Frequently Asked Questions
wd141-wd155 are weird/broken!
Yes indeed! These are negative test cases, cases where we expect the algorithm to fail. These out-of-scope cases are only evaluated in the category negative within the benchmark. They have no influence on the other scores.
How do you evaluate negative test cases?
Any pixels with void labels are considered correct as well as an additional best case GT. For example, the upside-down image allows either void labels or an upside-down version of the regular GT as correct. Likewise, the correct result for the black-and-white image can either be void or the respective labels from a colored image showing the same scene. This is done for each pixel so mixtures of void and valid labels will be evaluated fairly. In future versions of the benchmark (after the CVPR ROB 2018 challenge) we will only count 'unlabeled' (id 0) as a correct label (in addition to the best case GT).
For instance segmentation, the mixing of different silhouettes would skew results. Thus, here we only exchange empty *.txt to the respective best case GT.
The classic cityscapes trainIds 0-18 do not contain any void labels. How do I fix this?
We do not encourage any solution that has no negative class/void classes. One quick /dirty hack to introduce void pixels could be a post-processing step where you map all pixels with an argmax probability < threshold to id 0.
Whatever steps and mechanisms you choose: you have to handle all frames of the dataset in the same way. If you apply some post-processing to negative test frames only, then this is considered cheating! In the end, you have to find a balance between producing good quality output while failing gracefully in the event of out-of-scope situations.

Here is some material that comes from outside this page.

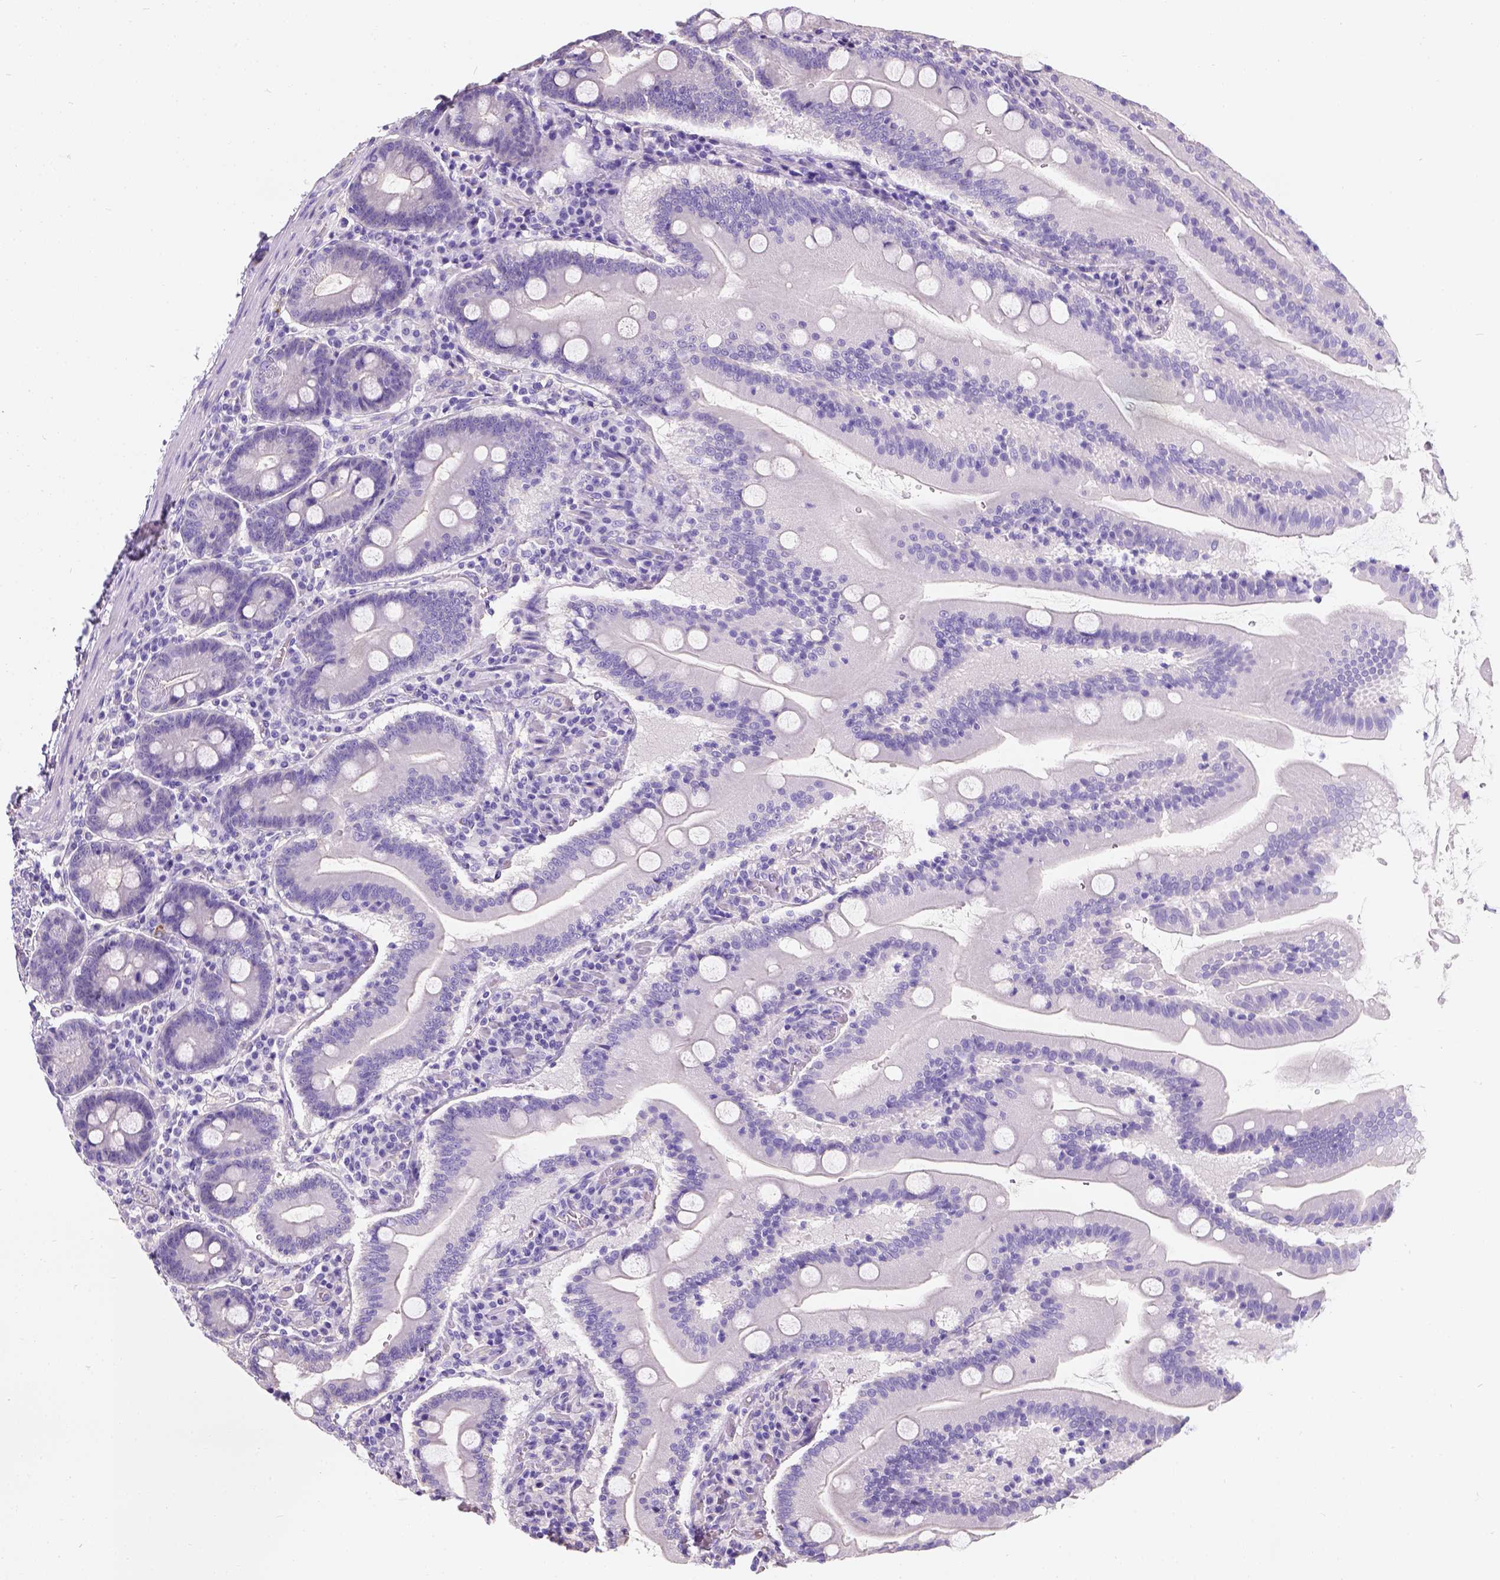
{"staining": {"intensity": "negative", "quantity": "none", "location": "none"}, "tissue": "small intestine", "cell_type": "Glandular cells", "image_type": "normal", "snomed": [{"axis": "morphology", "description": "Normal tissue, NOS"}, {"axis": "topography", "description": "Small intestine"}], "caption": "This is an immunohistochemistry (IHC) micrograph of benign small intestine. There is no staining in glandular cells.", "gene": "PHF7", "patient": {"sex": "male", "age": 37}}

The negative test cases are unfair!
WildDash tries to focus on algorithm robustness rather than benchmarking the best-case performance. We apply the same metric to all submissions. In the CVPR challenge, negative test cases only affect a single ranking out of more than 30 that will be used to calculate an aggregated rank. It will on average have less than 5% impact on your algorithm's total rank.
wd150 shows an indoor scene and ROB 2018's ScanNet has labels for indoors. Should I do something special here?
No, WildDash evaluates labels compatible with the cityscapes label policy. For our dataset, the indoor scene is out-of-scope (see above about how negative tests are evaluated). The ROB 2018 dev kit will automatically map the different label ids for each dataset and transform all ScanNet labels as 'unlabeled' (id 0) before submission to WildDash. Please see the ROB website for ROB specific questions.
How do you calculate your metrics? Which label ids are relevant?
Version one of WildDash (wd_val_01, wd_bench_01, wd_both_01) is evaluated with the cityscapes evaluation scripts.
The same label policy, metrics, and weighting are used. See the official cityscapes website for details.
Thus, only 19 labels having the cityscapes trainIds (ignoreInEval == False) are evaluated.
In addition, see above about the handling of void labels for negative test cases.
All other evaluation except negative ignore regions with void labels in the GT but otherwise consider void in algorithm results as bad pixels.
In the future (after the finish of ROB 2018), for v2 we will be evaluating all labels also present in the training data.
I want to download/submit, but get the error message "Due to data protection legislation, we need to manually approve each account before granting access to download the data."
The error message does say it all: We have to manually approve each of our users individually before they can access the privacy-relevant data from our dataset. This process is done periodically but may take up to a week. Please use your academic email address to speed-up the process and register well ahead of paper/challenge deadlines. Sorry for the delays but this is a necessity to fulfill our data protection obligations.
The WildDash Benchmark is part of the semantic and instance segmentation challenges of the
Robust Vision Challenge 2018.
If you want to participate, follow the instructions above and add _ROB as a postfix to your method name.
Please note that you must use the same model / parameter setup to compute your results for all benchmarks of the respective challenge.